Not to mention, a reason to get up on time every morning, pick out a cute outfit, do my makeup, pull on a pair of heels for no reason except that I like the way they look; it keeps my negative thoughts and self-esteem issues at bay, too. Of course, as an introvert, some days I want nothing more than to hole myself up in my room and do all my writing on my laptop under my comforter, but for the most part having a reason to look presentable and simply get out of bed in the first place is a life saver. I love lazing around in comfy clothes just as much as anyone, but I feel better and more confident in a skirt and heels anyday.
Keeping a Schedule
On top of forcing me out of bed around the same time every morning, I love being forced into a regular daily routine. Clock in, work, clock out, go to the gym, head home, make dinner, feed the cat, go to bed, rinse and repeat. I prefer my life to, for the most part, be pretty predictable, especially when it comes to money and finances, like getting a regular paycheck.
When I’m held accountable for my own daily schedule with no one there to see but me, chances are I’ll be rolling out of bed at noon, eating a popsicle or two for breakfast/lunch, and then making up for the hours lost late into the night. Even if I set an alarm, I’m less likely to actually get up and get going right away if I’m not physically expected anywhere!
It also gets me out of the house, which contributes more to what I mentioned before about mandatory human interaction — but if you live at home with your parents, with a significant other, or a roommate, sometimes just getting away to work somewhere else is soothing enough. It’s the same reason why I used to stay late in the library during school to avoid heading home to my noisy roommates, long before I knew doing background checks on strangers before moving in together was even a thing. Oh, if I could turn back time, I might have slept a little more soundly.
While the idea of saving money this way seems a little counterintuitive — I’m driving back and forth from the office every day, after all — I think it’s a bit of a balancing act. By working in an office, that means a few things to me:
- In winter, I’m not paying my own heating bill half the time, I just soak up all the office heat during the day instead — in the summer, it’s A/C.
- The same applies to electricity, water, and so on. Let’s do all that on the office’s dollar.
- If necessary or in an emergency, I could cancel the internet at my apartment, because I’d still have it at work.
- I save on essentials like coffee, cereal, and other small snacks provided in the breakroom. This includes the occasional catered lunch, breakfast, etc., which are especially great if you’re a big fan of restaurants but are trying to stick to a budget and eat out less.
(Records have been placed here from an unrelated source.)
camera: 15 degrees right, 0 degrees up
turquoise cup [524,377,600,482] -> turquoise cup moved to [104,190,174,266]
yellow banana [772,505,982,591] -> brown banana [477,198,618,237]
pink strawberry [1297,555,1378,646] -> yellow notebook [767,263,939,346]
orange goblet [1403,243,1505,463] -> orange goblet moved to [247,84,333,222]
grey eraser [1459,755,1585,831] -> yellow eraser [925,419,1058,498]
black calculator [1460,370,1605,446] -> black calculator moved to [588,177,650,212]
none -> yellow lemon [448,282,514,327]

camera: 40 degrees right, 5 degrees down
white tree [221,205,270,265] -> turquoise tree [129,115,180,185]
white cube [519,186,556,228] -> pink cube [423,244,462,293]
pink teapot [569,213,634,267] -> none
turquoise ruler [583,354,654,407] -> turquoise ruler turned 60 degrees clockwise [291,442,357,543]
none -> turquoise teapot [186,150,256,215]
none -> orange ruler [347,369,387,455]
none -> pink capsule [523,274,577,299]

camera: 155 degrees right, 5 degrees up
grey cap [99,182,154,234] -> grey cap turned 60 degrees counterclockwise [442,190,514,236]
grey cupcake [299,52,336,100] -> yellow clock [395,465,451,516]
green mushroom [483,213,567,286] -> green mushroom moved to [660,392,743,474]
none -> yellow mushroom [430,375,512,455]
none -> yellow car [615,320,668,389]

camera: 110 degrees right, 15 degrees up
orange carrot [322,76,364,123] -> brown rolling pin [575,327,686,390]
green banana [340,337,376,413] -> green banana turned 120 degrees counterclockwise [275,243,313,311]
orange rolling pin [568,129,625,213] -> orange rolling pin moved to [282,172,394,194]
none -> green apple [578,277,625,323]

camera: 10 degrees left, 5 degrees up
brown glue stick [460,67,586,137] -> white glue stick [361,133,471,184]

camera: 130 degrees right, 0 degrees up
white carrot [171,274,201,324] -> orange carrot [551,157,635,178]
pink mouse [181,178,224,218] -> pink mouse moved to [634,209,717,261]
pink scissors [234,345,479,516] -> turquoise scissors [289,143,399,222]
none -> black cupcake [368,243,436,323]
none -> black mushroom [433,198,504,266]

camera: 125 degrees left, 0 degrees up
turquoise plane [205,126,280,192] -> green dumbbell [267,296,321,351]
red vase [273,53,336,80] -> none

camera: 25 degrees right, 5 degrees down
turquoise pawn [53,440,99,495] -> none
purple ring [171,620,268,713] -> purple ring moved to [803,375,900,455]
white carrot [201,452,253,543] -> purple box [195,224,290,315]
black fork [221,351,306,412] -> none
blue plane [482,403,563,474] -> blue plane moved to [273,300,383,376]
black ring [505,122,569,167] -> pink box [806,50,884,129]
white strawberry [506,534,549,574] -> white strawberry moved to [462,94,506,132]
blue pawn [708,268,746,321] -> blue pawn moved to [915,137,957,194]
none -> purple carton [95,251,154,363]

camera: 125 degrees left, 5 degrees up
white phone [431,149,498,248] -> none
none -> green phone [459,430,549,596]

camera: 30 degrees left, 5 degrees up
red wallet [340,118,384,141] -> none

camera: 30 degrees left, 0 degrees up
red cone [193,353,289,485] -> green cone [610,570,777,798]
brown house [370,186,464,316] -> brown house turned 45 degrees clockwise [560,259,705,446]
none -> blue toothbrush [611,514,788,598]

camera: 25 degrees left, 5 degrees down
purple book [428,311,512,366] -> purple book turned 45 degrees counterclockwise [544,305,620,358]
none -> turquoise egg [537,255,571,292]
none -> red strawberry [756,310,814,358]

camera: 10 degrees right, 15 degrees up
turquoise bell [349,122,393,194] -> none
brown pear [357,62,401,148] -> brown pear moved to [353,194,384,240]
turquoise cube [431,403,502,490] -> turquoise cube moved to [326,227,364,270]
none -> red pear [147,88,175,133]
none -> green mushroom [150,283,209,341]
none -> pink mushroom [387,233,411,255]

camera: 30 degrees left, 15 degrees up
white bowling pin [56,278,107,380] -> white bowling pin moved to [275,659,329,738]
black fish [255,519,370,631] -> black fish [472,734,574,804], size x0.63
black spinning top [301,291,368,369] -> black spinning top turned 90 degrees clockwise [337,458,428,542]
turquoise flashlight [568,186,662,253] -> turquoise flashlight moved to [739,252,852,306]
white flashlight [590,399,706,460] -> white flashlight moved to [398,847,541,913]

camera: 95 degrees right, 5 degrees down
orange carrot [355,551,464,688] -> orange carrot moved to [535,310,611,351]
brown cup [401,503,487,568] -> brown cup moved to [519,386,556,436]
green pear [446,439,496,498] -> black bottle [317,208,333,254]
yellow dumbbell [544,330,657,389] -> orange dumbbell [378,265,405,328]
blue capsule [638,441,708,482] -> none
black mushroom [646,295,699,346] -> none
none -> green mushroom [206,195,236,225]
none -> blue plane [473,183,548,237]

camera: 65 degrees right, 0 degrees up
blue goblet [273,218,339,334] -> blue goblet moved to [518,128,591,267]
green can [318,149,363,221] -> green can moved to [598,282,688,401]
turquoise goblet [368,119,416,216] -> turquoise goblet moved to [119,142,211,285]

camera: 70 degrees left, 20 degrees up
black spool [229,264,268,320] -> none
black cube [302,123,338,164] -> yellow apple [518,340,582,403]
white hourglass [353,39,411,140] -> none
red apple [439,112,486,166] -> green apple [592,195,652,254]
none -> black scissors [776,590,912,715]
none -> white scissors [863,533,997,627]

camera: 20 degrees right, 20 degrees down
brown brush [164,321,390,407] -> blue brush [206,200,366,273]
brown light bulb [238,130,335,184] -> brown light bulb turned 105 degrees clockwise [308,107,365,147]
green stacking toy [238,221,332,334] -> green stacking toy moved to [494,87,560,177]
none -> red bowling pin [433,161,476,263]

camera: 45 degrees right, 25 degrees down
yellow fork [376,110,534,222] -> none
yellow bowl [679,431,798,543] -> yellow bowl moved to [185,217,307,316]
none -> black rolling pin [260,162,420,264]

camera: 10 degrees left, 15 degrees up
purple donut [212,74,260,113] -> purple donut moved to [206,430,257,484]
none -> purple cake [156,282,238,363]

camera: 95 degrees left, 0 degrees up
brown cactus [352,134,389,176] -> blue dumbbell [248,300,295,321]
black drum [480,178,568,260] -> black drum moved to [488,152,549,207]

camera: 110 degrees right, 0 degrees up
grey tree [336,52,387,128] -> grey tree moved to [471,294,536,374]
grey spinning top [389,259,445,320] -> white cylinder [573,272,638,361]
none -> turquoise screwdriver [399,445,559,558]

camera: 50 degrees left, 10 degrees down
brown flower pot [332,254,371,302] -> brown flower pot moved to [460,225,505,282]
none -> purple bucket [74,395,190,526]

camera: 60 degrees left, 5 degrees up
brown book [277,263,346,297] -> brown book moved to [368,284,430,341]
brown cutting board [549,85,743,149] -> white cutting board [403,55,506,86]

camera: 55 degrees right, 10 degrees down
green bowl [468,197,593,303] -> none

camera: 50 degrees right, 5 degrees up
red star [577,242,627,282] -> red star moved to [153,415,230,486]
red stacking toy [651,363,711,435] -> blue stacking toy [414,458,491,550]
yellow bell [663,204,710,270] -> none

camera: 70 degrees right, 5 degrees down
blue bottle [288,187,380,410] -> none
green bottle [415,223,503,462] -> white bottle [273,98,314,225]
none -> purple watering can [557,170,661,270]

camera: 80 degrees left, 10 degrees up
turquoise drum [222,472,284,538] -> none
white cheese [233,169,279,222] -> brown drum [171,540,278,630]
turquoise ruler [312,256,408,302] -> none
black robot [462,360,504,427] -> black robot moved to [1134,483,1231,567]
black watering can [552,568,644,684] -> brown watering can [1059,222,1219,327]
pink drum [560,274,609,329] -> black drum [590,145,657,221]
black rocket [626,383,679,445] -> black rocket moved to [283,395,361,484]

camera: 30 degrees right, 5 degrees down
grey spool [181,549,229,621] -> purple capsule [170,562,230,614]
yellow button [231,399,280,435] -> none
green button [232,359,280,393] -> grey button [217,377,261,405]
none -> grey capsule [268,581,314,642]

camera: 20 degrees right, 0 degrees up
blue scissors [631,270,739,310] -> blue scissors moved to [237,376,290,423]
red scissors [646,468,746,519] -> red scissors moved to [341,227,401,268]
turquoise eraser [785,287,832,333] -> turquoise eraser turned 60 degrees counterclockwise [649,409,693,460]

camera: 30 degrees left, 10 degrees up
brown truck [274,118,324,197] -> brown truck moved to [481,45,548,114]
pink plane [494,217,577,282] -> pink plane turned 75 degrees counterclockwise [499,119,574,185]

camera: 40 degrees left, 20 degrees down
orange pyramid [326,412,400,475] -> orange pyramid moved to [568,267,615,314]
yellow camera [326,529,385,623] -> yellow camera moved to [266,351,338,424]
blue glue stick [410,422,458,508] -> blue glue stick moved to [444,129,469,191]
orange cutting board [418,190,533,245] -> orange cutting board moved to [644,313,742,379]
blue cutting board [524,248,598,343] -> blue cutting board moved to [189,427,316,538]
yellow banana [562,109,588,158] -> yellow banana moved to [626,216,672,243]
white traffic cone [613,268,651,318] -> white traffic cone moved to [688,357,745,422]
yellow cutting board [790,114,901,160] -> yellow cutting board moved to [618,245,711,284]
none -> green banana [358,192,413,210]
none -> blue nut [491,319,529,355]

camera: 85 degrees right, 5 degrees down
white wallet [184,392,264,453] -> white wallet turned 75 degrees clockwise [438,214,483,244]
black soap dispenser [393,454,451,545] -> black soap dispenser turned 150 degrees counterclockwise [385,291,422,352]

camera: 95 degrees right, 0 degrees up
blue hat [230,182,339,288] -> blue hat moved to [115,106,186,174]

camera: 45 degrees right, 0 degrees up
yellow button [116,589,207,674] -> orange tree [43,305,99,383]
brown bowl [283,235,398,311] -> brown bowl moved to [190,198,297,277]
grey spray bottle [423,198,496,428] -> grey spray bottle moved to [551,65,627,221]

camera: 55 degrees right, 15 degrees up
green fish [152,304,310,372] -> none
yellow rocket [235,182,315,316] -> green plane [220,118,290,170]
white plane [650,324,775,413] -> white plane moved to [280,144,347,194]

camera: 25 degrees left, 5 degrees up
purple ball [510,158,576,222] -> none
- Working in an office under a corporation/business, rather than freelancing, means I’m more eligible for paid sick leave, paid vacation, health insurance, and all of those others things that would otherwise come out of pocket if I was my own boss.
All of these things may seem small, and perhaps more like “perks” than actual “magic tricks to saving money,” but especially if you’re just getting out on your own, trying to make your way in the world and save money wherever you can, the little things add up. A meal a day, a cut in the heating bill — they may seem negligible, but especially when you’re on a tight budget, even the negligible things can make a difference.
In your own experience, do you prefer working at home or in an office? While it’s obvious both have their ups and downs, their pros and cons, there isn’t a universal answer that applies to everyone when it comes to which is actually “better.” If you could choose one over the other, would you? Maybe you prefer a balance of the two? Leave your thoughts in the comments!